After the meeting: He wrote a brief summary of what he'd learned — not just the answers Fatima had given but the reasoning framework behind them. He filed these in a "what I learned from Fatima" document that grew to about twenty pages over six months.
The document became a reference he returned to repeatedly. When he encountered the same type of situation at work, he'd check: did Fatima's framework apply here? Was he thinking about it the same way?
What David Learned
The content of what he learned from Fatima is less important than the form. Fatima gave him two things that no textbook had:
Failure patterns. She had specific knowledge of how ML systems fail that comes only from having built them and watched them fail. "Distribution shift in production is always worse than you think because your monitoring is almost always measuring the wrong things — here's what I've learned to monitor instead." This wasn't available in any paper he'd read.
Judgment heuristics. When do you need to worry about this? When is this a sign of a real problem vs. normal variance? When should you invest in a more sophisticated approach vs. when is the simple thing good enough? These heuristics are the product of years of practical experience, and they can be transmitted in conversation in a way they can't be transmitted in text.
The reasoning process. Perhaps most valuable: watching how Fatima thought through problems. Not just her conclusions but how she got there — what questions she asked first, what assumptions she checked, how she weighed competing considerations. This is the tacit knowledge that makes experts expert, and it's largely invisible from outside.
The Outcome
At the six-month mark, David was leading ML work on a project that, under his previous approach, he would have handled technically competently but practically poorly — good model, bad deployment.
Under his post-Fatima approach, he set up monitoring that caught a data quality issue three weeks before it would have degraded the model; he structured the feature engineering pipeline in a way that his colleagues could maintain and extend; and he documented his decisions in a way that made the system's failure modes explicitly known rather than discovered in production.
His manager noticed. "Whatever you've been doing for your ML education, it's showing up in the work."
David pointed to the mentoring relationship as the single biggest factor: "You can read papers all day and develop conceptual understanding, but the practical judgment — knowing what to worry about, when to trust what you're seeing, how to build things that last — that comes from people who have actually done it. There's no substitute."
What Makes This Generalizable
David's mentoring relationship was effective for specific reasons:
He asked for something specific. Vague requests for mentoring are easy to decline. A specific, bounded ask in an area of genuine demonstrated competence is much harder to decline and much easier to fulfill.
He prepared for every interaction.
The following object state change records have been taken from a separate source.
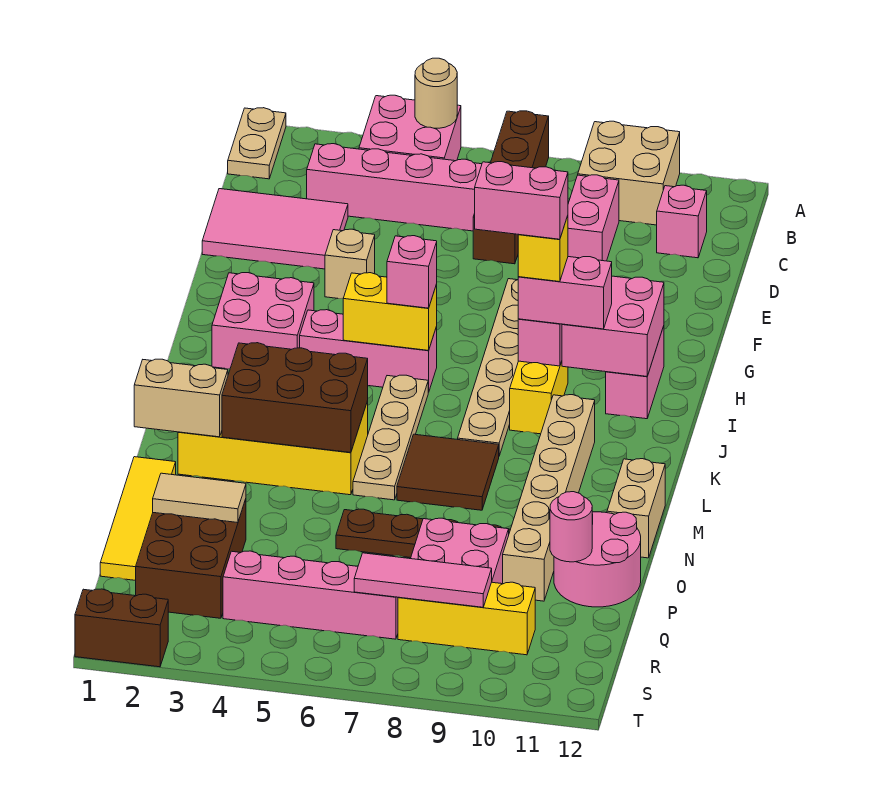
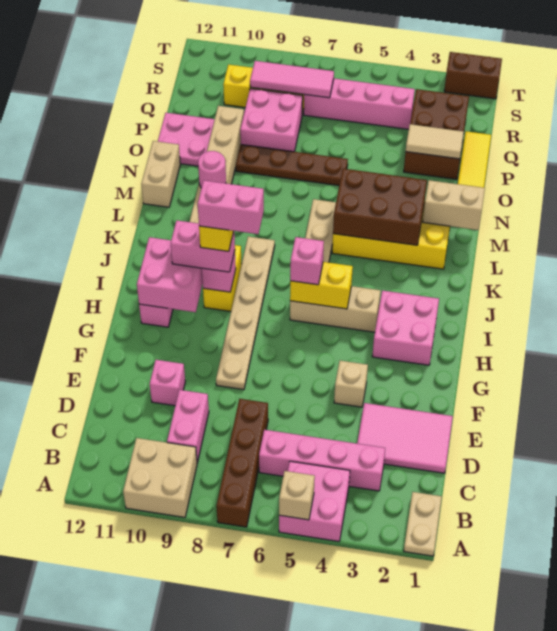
tan 1x1 round brick [415,58,457,128] -> tan 1x1 brick [279,471,315,520]
pink 1x1 brick [657,185,707,258] -> pink 1x1 brick moved to [150,360,185,406]
pink 1x3 brick [300,310,437,392] -> tan 1x3 brick [290,286,381,332]
brown 2x2 tile [397,434,499,510] -> none
pink 2x2 round brick [554,512,641,607] -> pink 2x2 plate [158,113,215,166]
pink 1x1 round brick [550,492,592,562] -> pink 1x1 round brick moved to [198,151,226,188]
Coming with specific questions, with his own current thinking articulated, made every conversation more productive. It also signaled to Fatima that her time was being used well, which sustained the relationship.
He asked for reasoning, not just answers. "Why that approach?" and "What would tell you it wasn't working?" produced the framework, not just the conclusion. Frameworks transfer; conclusions are situational.
He documented and reviewed. The twenty-page learning document was the reflection practice applied to mentoring. Without it, the conversations would have left useful impressions. With it, they left a transferable record.
The structure is replicable in any professional context with any mentor. What matters is not finding the perfect mentor — it's bringing the preparation and orientation that makes any expert's time worth giving.